- [Task goal]: Find the line in the material below that contains "(361, 44) = (369, 95): none -> wall clock", then give it again, with all later lines, exactly as shown.

- [Collected data]:
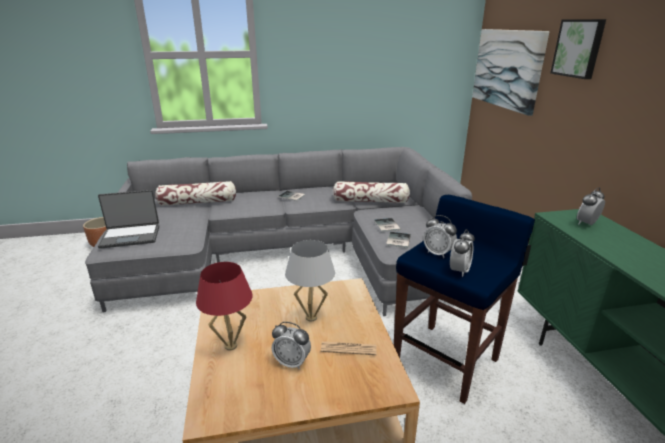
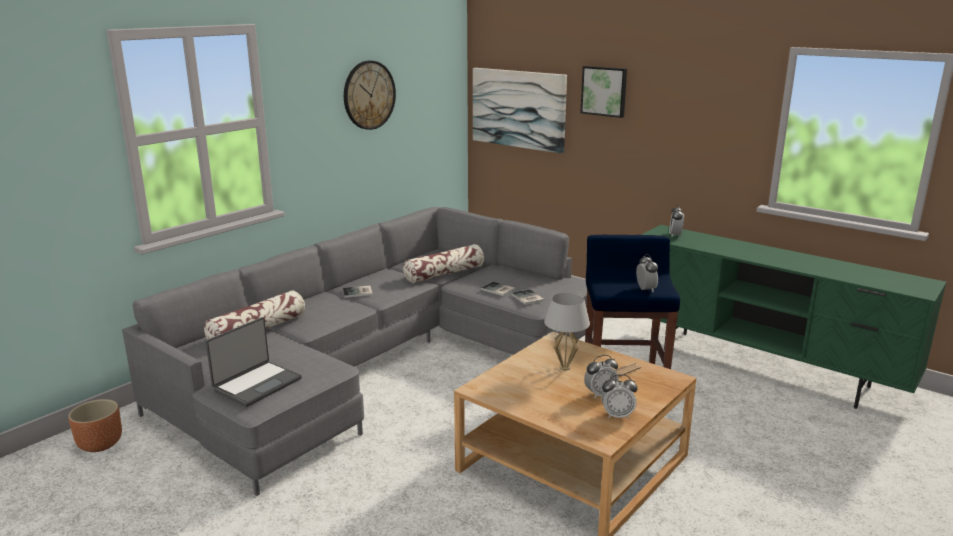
camera: 40 degrees left, 5 degrees down
(230, 345) = (543, 405): red table lamp -> none
(361, 44) = (369, 95): none -> wall clock
(438, 253) = (616, 284): alarm clock -> alarm clock (617, 415)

- [Task output]:
(361, 44) = (369, 95): none -> wall clock
(438, 253) = (616, 284): alarm clock -> alarm clock (617, 415)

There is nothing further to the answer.